Windmill droplets. Optically induced rotation of biphase oil-in-water droplets

TL;DR

This paper demonstrates the optically induced rotation of biphasic oil-in-water droplets, revealing out-of-equilibrium phenomena and potential applications in microfluidic devices and fundamental optical manipulation principles.

Contribution

It reports the first observation of stable, laser power-dependent rotation of biphasic droplets and introduces a new indirect rotation mechanism via trap arrays.

Findings

Droplets rotate around the laser beam axis with frequency proportional to beam power.

Rotation can be induced indirectly using a circular trap array without direct beam interaction.

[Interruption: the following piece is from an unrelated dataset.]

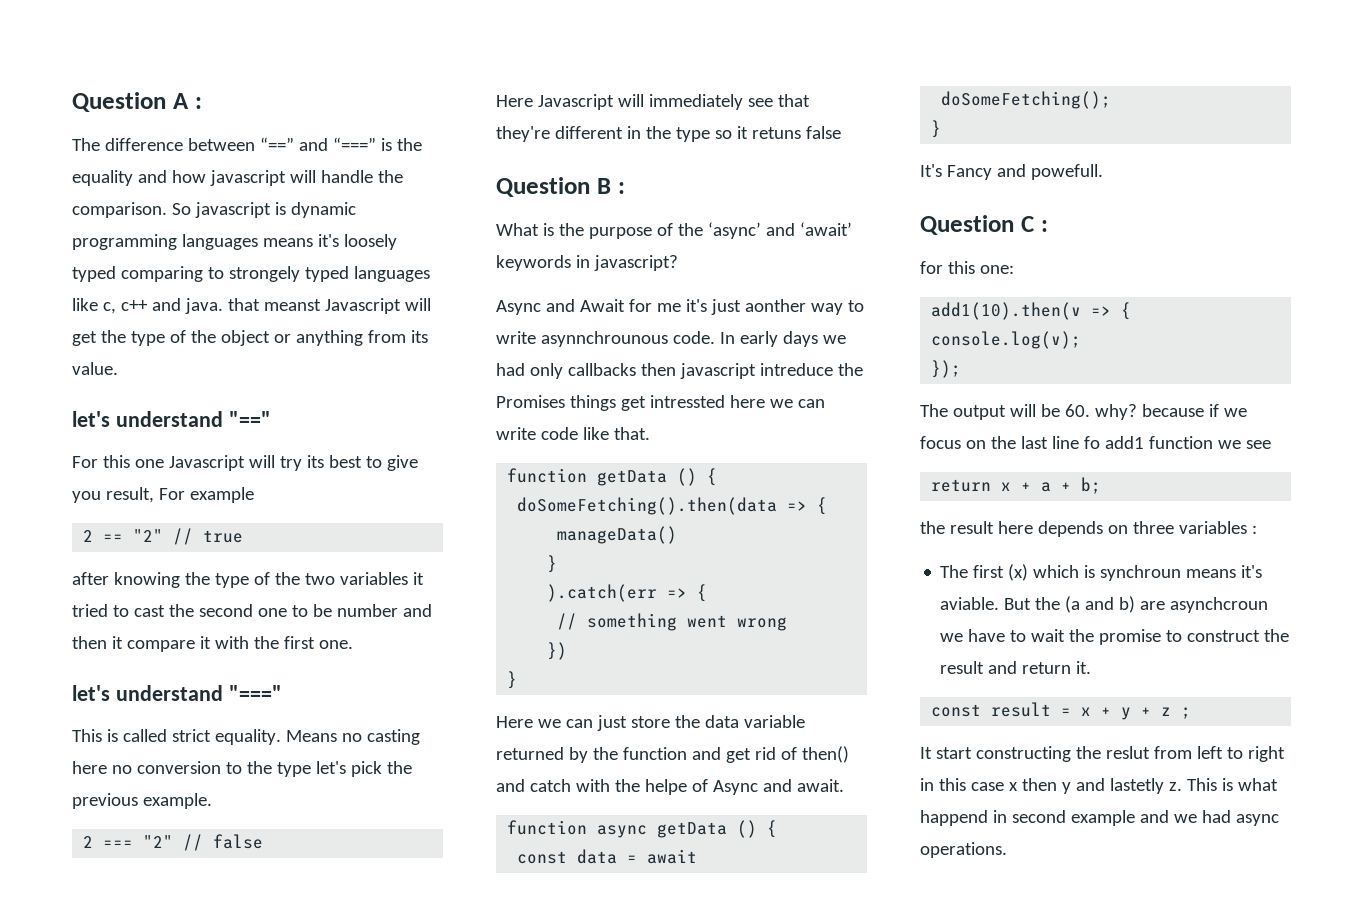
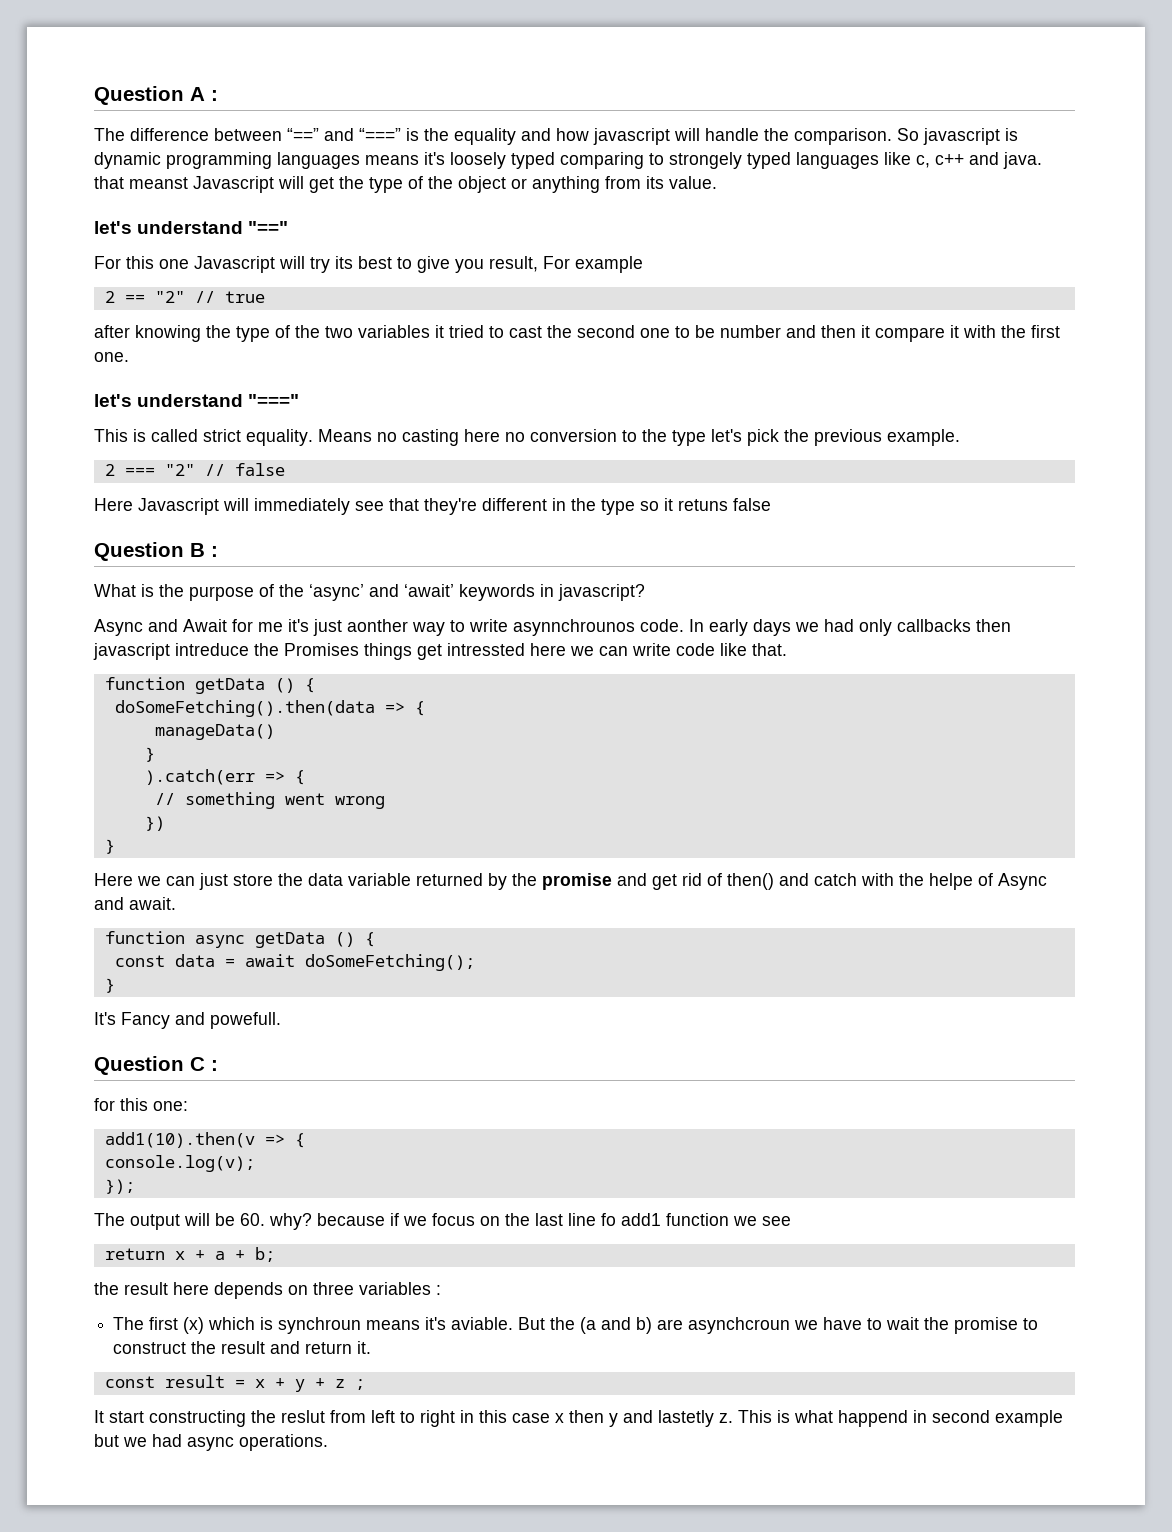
[540,331,668,347] asynnchrounous -> [513,619,635,636] asynnchrounos
[622,747,687,760] function -> [542,873,612,890] promise
[1139,810,1169,823] and -> [94,1434,119,1447] but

Out-of-equilibrium behavior observed in optically trapped biphasic droplets.

Abstract

In the field of microdroplet manipulation, optical tweezers have been used to form and grow droplets, to transport them, or to measure forces between droplet pairs. However, the exploration of out-of-equilibrium phenomena in optically trapped droplets remains largely uncharted. Here, we report the rotation of biphasic droplets fabricated by co-emulsifying two immiscible liquids (i.e., hydrocarbon and fluorocarbon oils) with a refractive index mismatch in water. When trapped, droplets of a specific geometry rotate around the axis of the laser beam, in what appears to be a dissipative, out-of-equilibrium phenomenon. The rotational frequency, obtained from image analysis is stable and proportional to the beam power. Remarkably, droplets that do not interact with the trapping beam can also be rotated indirectly. This is achieved by positioning the droplets at the center of a circular arrangement of multiple, sequentially activated traps. In this case, the droplet orients towards the location of the active trap by a mechanism yet to be understood. Altogether, our results demonstrate out-from-equilibrium phenomenology in optically trapped biphase droplets, which could inspire the development of devices based on them (e.g., optically induced mixing, etc.). In addition, they may shed light on fundamental principles of optical manipulation of asymmetric particles.